Glenn, along with new Lions head coach Dan Campbell, have the unenviable task of transforming a Detroit Lions defense that set new franchise records in points and yards allowed this past season into a respectable unit.
Glenn, who comes to Detroit after spending the past five seasons as the secondary coach for the New Orleans Saints, brings more than 24 years of experience in the NFL including playing, front office and coaching experience with him to the Lions.
The Lions need to retool that side of the ball this offseason, but Glenn does like some of the pieces he's inheriting, including some of the players the former regime put together in Detroit's secondary.
Glenn said the biggest thing he's tasked with is changing the narrative and confidence among some of the players on defense. He said confident players play fast, and that's what he wants to build in Detroit.
"Let those guys let loose," Glenn said. "We don't need a lot of thinking out there. We just want the guys to understand, 'What's my job? What do my eyes have to be coach?

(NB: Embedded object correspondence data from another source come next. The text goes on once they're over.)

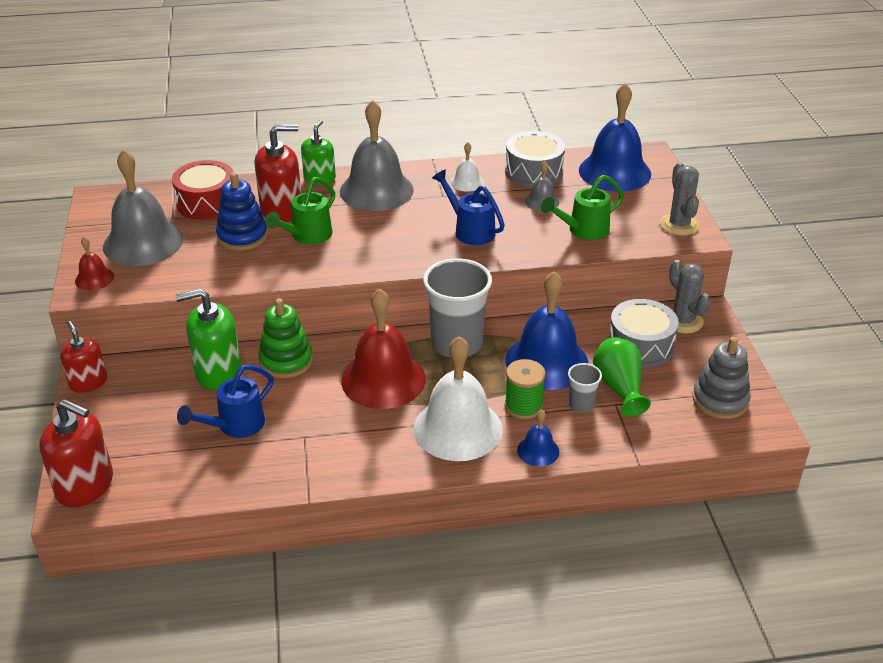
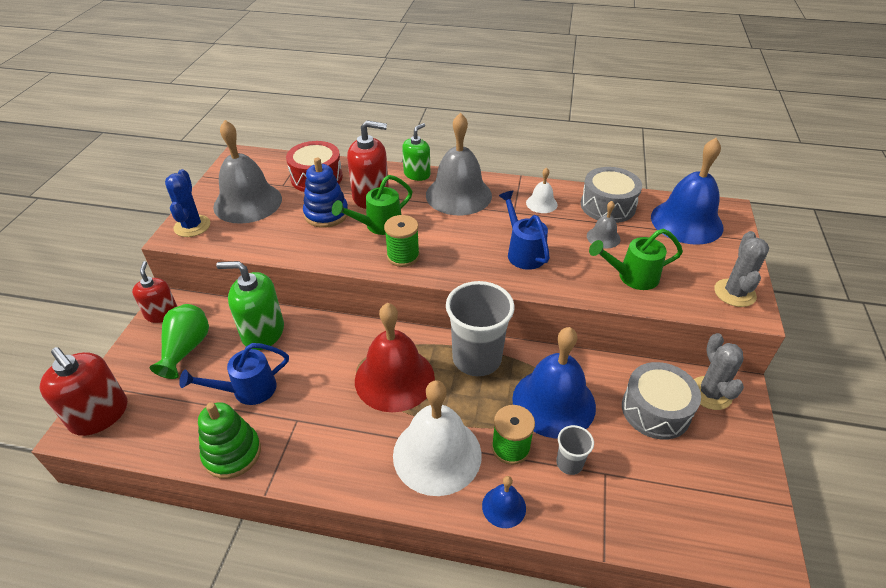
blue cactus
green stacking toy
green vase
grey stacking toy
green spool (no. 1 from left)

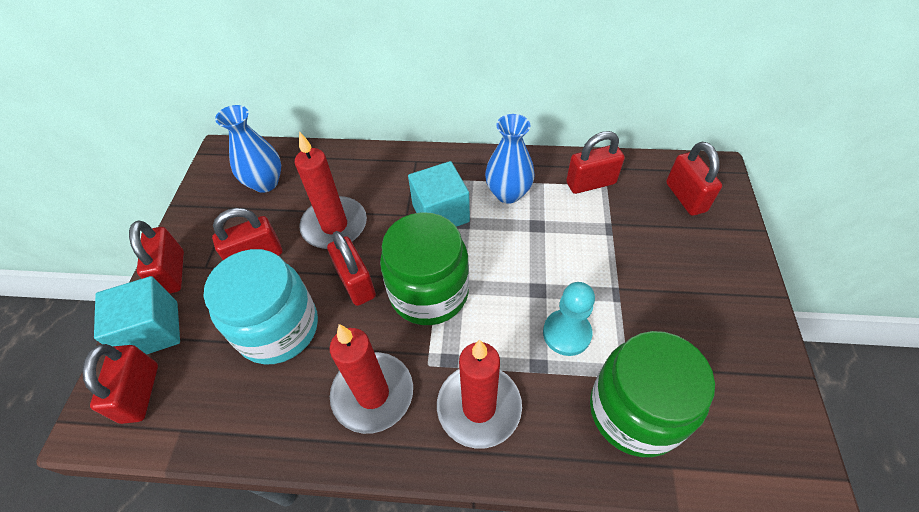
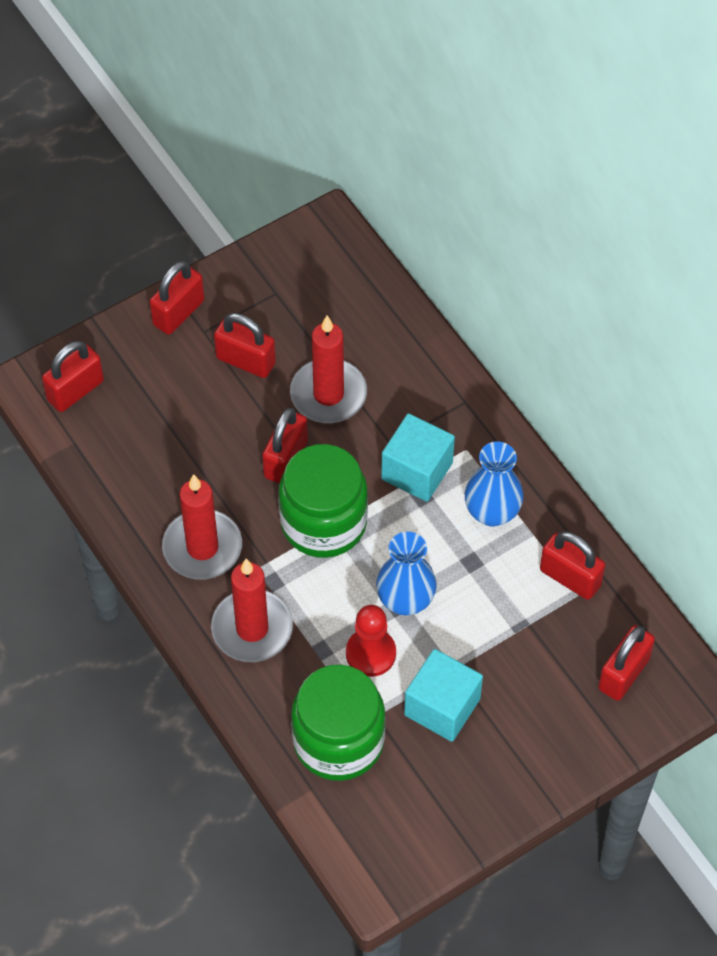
blue vase (no. 1 from left)
turquoise jar
turquoise cube (no. 2 from left)
red pawn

What do I have to do?' They are going to go out there and play fast and play with confidence and it's our job to let that happen."
The Lions have some young players in their secondary with some potential, starting with Jeff Okudah, the No. 3 overall pick in last year's NFL Draft. Okudah's rookie season didn't go as he probably would have hoped. There were some up-and-down moments in coverage, but he showed a tenacity against the run, and it was revealed late in the season he'd been battling a core injury that required surgery in December that had affected his play all season.
"I think 2020 was definitely a year of growth," Okudah said after the season. "Really, since I've been playing football, just my most adverse year with everything I had to go through, me myself and as a team. I know for me personally, it was just a different year. Just having to deal with injuries, and obviously you want to win more when you're a competitor. Obviously, you want to play better from that perspective. It was really hard to come to terms with just not playing to the standards of the City of Detroit and what they expect to see out there.
"I think going forward, definitely have that on my mind and definitely something that's really going to fuel my hunger this offseason. Not necessarily trying to prove everyone wrong, just trying to prove a lot of people right."
Glenn said the Lions secondary reminds him of the secondary he had in New Orleans with cornerback Marshon Latimore leading that unit, along with safety Marcus Williams. Glenn helped mold those guys, and he is excited about doing the same in Detroit with young cornerbacks Okudah and Amani Oruwariye, and safeties Tracy Walker and Will Harris.
Glenn gets a chance to work with and develop those young players, which should be exciting for Lions fans given Glenn's resume in New Orleans.
"I'm excited about that secondary," Glenn said. "I know those guys will do a good job for us."
Detroit ranked last in the NFL last year defending passes of 20-plus yards in the air, last in opponent passer rating and 31st in passing first downs allowed.
Glenn said he wants to be a tough-minded team. Tough, smart, confident and athletic players win in this league.
"I'm excited to get my hands on these young guys," Glenn said of Detroit's secondary. "When you have guys of that age (four starters with less than four years of experience) you can mold them and train them exactly the way you want them to go."
Glenn said he needs Detroit's secondary to play well for this defense to improve, and he expects they will do so next season.
Glenn's overall theme talking about his new defense in Detroit was that he wanted his players to be the best version of themselves coming into this year. He wants competition to push players, and he hopes every player is pushed for their starting job.
Glenn wants to simplify the defense. He said they won't be simple to the point they're a target, but they will be simple enough that the players know what they're doing and can play faster.